> _What you will do_
1) Translate into Spanish this sentence from the D7980 coding guide: "In such instances, surgical extraction becomes medically warranted and requires clear justification in patient records."
2) Quote the D7980 coding guide between "The D7980 dental" and "and clinical documentation.", inclusive.
3) Determine whether each statement agrees with the D7980 coding guide, answering yes or no and quoting the deciding words: (a) Some insurers may treat surgical sialolithotomy as a medical treatment. (b) Clinical records for D7980 need not include diagnostic imaging. (c) Antibiotics are given as an example of a conservative treatment.

> _Page excerpt_
When is D7980 used?
The D7980 dental code is designated for surgical sialolithotomy procedures, involving the surgical extraction of salivary stones from ducts or glands. This CDT code applies when patients experience symptoms like swelling, discomfort, or infection caused by sialoliths that need surgical removal. It's essential to distinguish this code from other oral surgery procedures, including soft tissue removals or alternative gland treatments, to maintain proper billing accuracy and clinical documentation.
D7980 Charting and Clinical Use
Accurate documentation is essential for D7980 billing. Clinical records must contain:
Comprehensive patient history detailing symptoms and their timeline
Diagnostic evidence (such as X-rays or imaging studies verifying sialolith presence and position)
Surgical procedure documentation, including anesthetic type and stone extraction technique
Post-surgical care instructions and follow-up treatment plans
Typical clinical situations for D7980 involve patients experiencing recurring submandibular or parotid gland swelling, imaging-confirmed blockages, and unsuccessful conservative treatments (like gland massage or saliva stimulants). In such instances, surgical extraction becomes medically warranted and requires clear justification in patient records.
Billing and Insurance Considerations
To optimize reimbursement and reduce claim rejections for D7980:
Check coverage prior to treatment to confirm whether the patient's dental or medical insurance includes surgical sialolithotomy benefits. Some insurers may classify this as a medical treatment.
Include thorough documentation with claims, featuring clinical records, imaging studies, and detailed explanations of procedure necessity.
Apply the appropriate CDT code (D7980) and prevent improper code combinations with other surgical procedures unless multiple separate treatments occurred. When additional procedures like tissue sampling (biopsy code) are performed, record each service individually.

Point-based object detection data
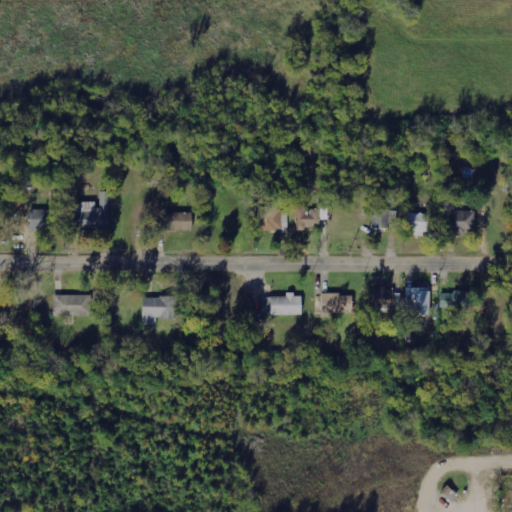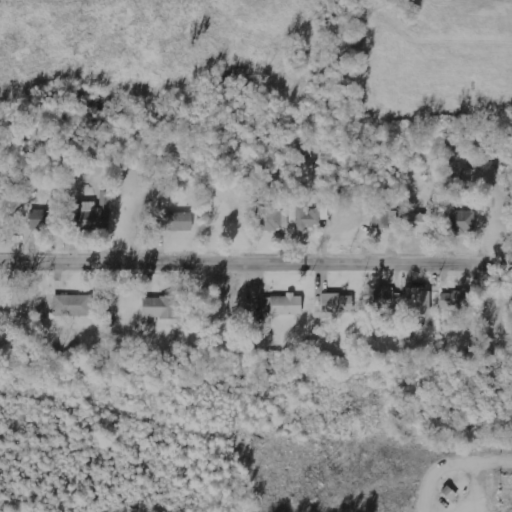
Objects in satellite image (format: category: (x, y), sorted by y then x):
building: (269, 218)
building: (307, 218)
building: (385, 218)
building: (90, 219)
building: (285, 219)
building: (46, 220)
building: (460, 221)
building: (177, 222)
building: (418, 223)
road: (256, 264)
building: (383, 298)
building: (456, 299)
building: (418, 301)
building: (336, 303)
building: (72, 305)
building: (282, 305)
building: (158, 309)
road: (478, 459)
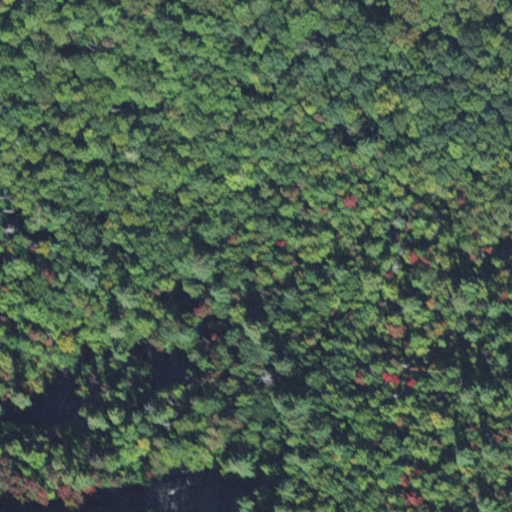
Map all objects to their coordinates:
park: (256, 255)
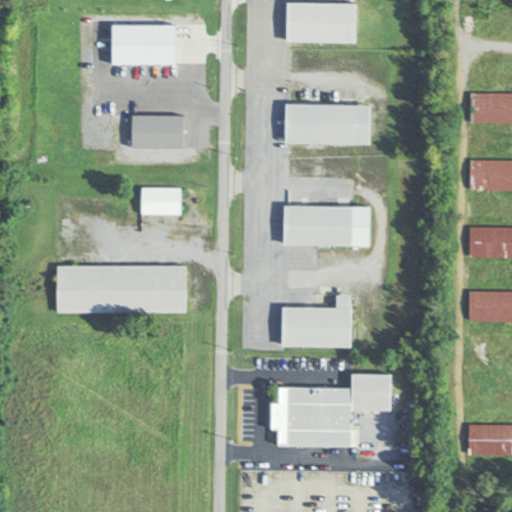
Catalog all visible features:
building: (490, 108)
building: (323, 124)
building: (325, 125)
building: (489, 176)
building: (157, 201)
building: (160, 202)
building: (315, 226)
building: (316, 226)
building: (489, 242)
road: (221, 256)
building: (118, 289)
building: (120, 289)
building: (489, 307)
building: (314, 326)
building: (324, 412)
building: (489, 439)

> _Outputs in order_
1) En tales casos, la extracción quirúrgica pasa a estar médicamente justificada y requiere una justificación clara en los registros del paciente.

2)
The D7980 dental code is designated for surgical sialolithotomy procedures, involving the surgical extraction of salivary stones from ducts or glands. This CDT code applies when patients experience symptoms like swelling, discomfort, or infection caused by sialoliths that need surgical removal. It's essential to distinguish this code from other oral surgery procedures, including soft tissue removals or alternative gland treatments, to maintain proper billing accuracy and clinical documentation.

3)
(a) Yes: "Some insurers may classify this as a medical treatment."
(b) No: "Diagnostic evidence (such as X-rays or imaging studies verifying sialolith presence and position)"
(c) No: "unsuccessful conservative treatments (like gland massage or saliva stimulants)"